* _WHAT TO WORK ON_
Write out each line of the entries below that holds the word "Preview".

* _Saved data entries_
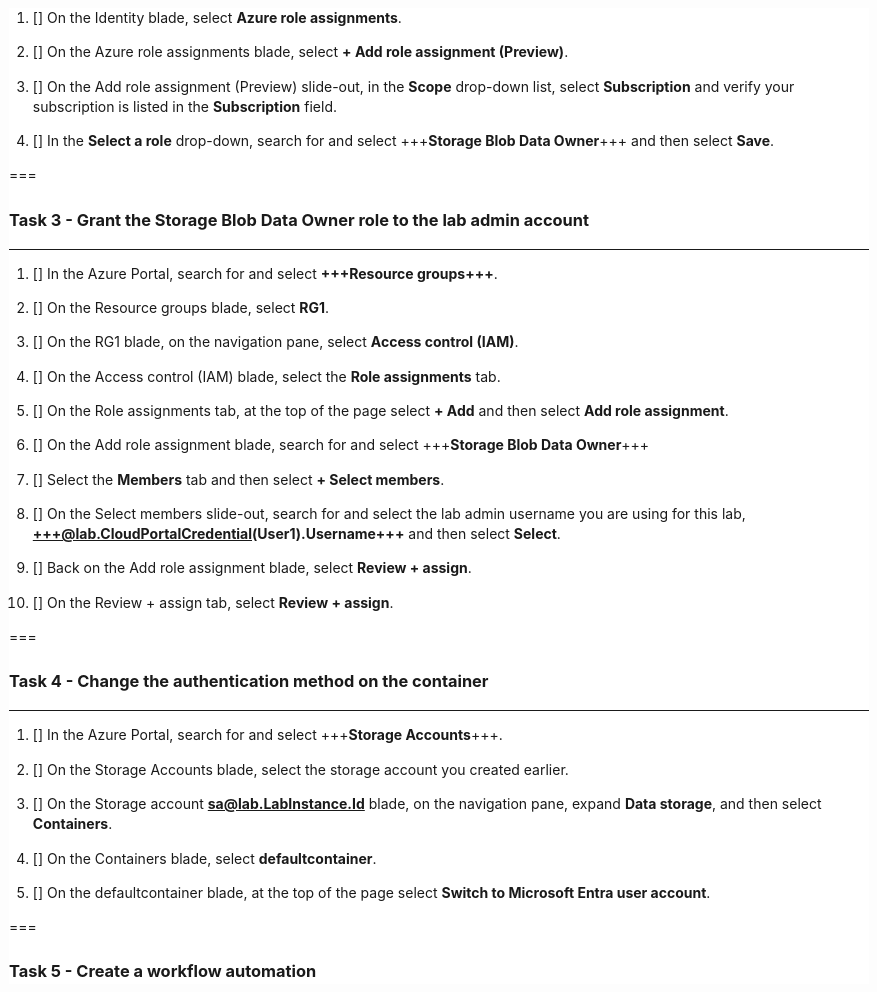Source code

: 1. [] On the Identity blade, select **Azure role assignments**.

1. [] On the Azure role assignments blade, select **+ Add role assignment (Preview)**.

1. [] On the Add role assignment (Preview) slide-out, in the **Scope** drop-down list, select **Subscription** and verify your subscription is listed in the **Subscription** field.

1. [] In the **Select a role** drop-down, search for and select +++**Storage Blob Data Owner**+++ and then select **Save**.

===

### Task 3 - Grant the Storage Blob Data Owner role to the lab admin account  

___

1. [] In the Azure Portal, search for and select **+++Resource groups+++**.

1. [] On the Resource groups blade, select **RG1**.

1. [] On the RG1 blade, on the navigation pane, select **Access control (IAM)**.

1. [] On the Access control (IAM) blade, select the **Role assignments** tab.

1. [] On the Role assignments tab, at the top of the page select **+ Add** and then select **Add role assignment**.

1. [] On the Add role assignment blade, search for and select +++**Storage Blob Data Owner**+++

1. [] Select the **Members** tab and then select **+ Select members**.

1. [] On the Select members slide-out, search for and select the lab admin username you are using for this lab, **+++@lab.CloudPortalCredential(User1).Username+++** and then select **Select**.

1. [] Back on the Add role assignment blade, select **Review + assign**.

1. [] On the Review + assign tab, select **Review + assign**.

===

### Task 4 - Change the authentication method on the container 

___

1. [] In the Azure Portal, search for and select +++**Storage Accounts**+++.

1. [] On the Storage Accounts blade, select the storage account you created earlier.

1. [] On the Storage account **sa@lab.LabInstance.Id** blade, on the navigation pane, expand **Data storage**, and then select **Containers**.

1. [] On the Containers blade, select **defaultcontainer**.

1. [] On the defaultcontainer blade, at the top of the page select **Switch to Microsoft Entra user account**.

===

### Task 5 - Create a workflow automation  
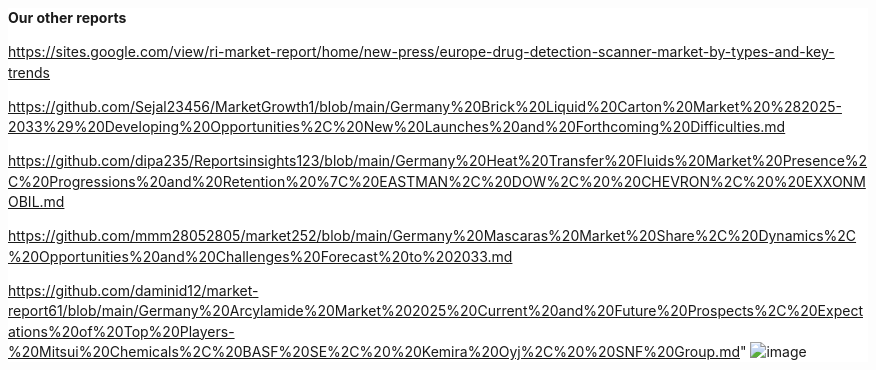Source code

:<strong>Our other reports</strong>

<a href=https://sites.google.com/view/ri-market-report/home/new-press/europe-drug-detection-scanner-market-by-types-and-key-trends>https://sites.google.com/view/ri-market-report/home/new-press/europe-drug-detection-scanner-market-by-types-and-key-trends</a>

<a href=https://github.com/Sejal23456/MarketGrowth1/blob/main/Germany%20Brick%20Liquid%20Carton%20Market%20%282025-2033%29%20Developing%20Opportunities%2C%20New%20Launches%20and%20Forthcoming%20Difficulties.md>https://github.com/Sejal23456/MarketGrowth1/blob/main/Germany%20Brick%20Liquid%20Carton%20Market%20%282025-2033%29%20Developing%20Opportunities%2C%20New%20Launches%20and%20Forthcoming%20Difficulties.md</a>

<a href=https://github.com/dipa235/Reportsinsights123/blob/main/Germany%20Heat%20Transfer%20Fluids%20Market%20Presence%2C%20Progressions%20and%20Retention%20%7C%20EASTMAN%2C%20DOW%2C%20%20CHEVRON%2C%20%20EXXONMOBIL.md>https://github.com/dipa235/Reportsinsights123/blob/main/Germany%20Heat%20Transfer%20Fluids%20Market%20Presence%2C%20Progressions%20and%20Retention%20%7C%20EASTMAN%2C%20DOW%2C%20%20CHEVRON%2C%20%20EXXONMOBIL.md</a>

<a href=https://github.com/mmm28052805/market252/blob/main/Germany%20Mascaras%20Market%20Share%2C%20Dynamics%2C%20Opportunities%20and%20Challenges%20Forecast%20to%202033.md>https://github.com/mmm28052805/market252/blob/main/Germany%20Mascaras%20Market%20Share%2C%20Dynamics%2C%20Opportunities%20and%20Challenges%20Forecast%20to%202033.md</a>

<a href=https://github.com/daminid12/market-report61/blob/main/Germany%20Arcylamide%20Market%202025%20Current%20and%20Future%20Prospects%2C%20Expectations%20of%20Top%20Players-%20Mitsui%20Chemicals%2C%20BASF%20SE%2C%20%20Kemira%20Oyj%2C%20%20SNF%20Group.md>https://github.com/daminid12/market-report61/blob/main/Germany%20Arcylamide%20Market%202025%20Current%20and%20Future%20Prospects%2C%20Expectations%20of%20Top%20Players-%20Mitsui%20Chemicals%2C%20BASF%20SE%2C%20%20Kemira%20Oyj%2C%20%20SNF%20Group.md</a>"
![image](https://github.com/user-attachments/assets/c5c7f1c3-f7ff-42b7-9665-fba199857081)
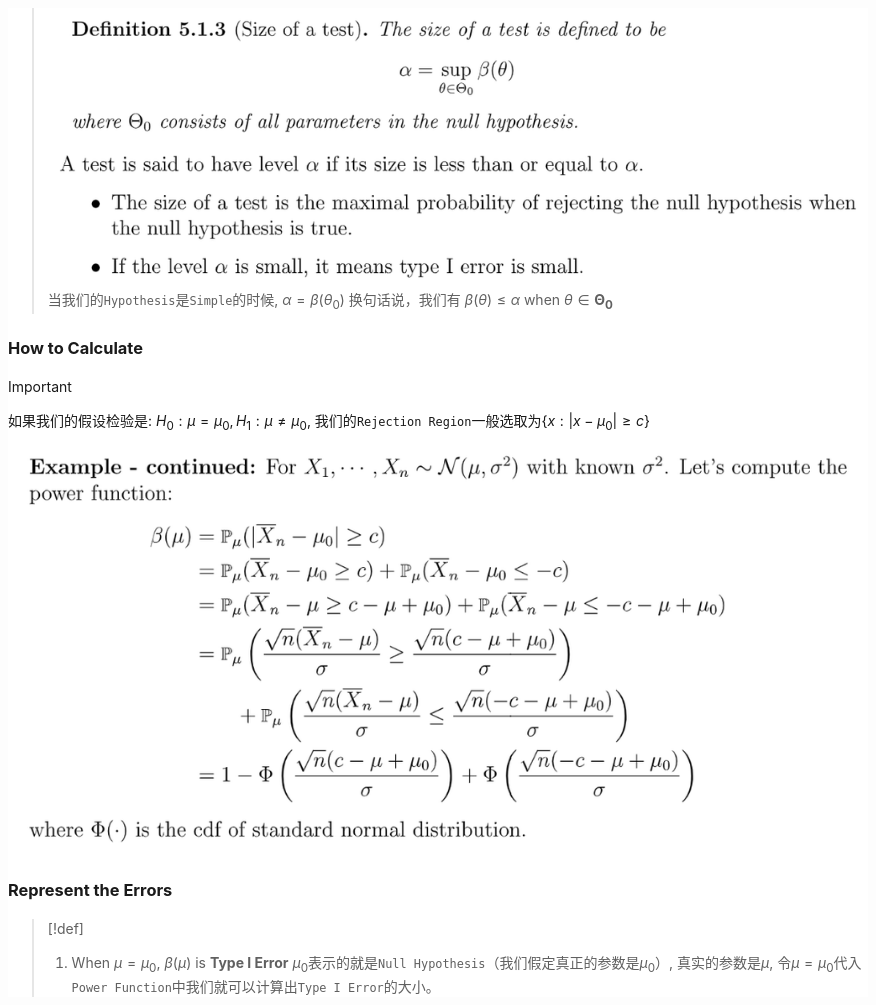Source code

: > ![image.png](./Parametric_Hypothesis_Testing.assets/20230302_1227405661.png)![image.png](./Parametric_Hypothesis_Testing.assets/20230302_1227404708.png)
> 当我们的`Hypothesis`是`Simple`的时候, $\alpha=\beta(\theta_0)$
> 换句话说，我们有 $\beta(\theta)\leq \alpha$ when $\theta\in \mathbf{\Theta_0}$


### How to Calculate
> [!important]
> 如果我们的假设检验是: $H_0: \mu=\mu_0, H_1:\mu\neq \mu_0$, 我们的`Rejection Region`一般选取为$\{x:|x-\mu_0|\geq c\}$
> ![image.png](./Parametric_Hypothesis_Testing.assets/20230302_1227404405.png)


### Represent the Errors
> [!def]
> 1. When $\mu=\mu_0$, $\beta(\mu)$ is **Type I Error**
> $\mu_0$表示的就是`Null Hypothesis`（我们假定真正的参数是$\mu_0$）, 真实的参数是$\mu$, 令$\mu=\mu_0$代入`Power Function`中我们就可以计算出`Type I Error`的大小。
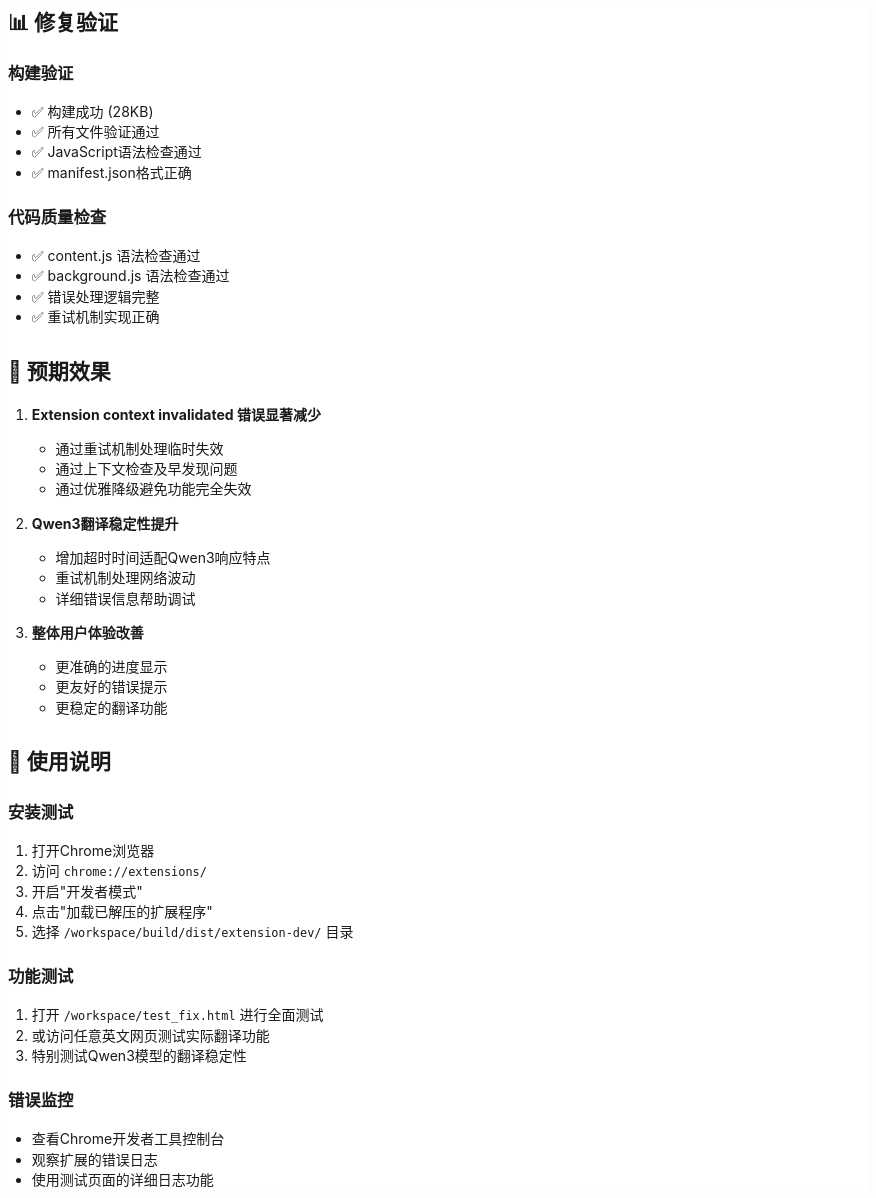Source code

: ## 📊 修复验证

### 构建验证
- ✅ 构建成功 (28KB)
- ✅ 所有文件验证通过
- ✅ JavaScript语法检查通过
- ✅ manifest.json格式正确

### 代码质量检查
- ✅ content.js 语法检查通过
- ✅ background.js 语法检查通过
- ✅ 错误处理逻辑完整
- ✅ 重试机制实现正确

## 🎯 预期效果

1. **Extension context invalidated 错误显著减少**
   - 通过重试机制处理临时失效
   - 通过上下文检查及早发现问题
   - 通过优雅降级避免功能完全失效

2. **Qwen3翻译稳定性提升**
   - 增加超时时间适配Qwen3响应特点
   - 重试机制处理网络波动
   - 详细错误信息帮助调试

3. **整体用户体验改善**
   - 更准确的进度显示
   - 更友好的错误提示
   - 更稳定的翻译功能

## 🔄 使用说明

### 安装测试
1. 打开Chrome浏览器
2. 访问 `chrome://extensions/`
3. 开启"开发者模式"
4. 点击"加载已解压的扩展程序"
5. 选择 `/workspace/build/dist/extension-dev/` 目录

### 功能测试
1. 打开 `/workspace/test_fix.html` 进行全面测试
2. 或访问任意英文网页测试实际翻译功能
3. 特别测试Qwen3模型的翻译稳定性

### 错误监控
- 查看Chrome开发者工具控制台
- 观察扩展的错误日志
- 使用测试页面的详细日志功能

* _PROBLEM SOLUTION_
1. [] On the Azure role assignments blade, select **+ Add role assignment (Preview)**.
1. [] On the Add role assignment (Preview) slide-out, in the **Scope** drop-down list, select **Subscription** and verify your subscription is listed in the **Subscription** field.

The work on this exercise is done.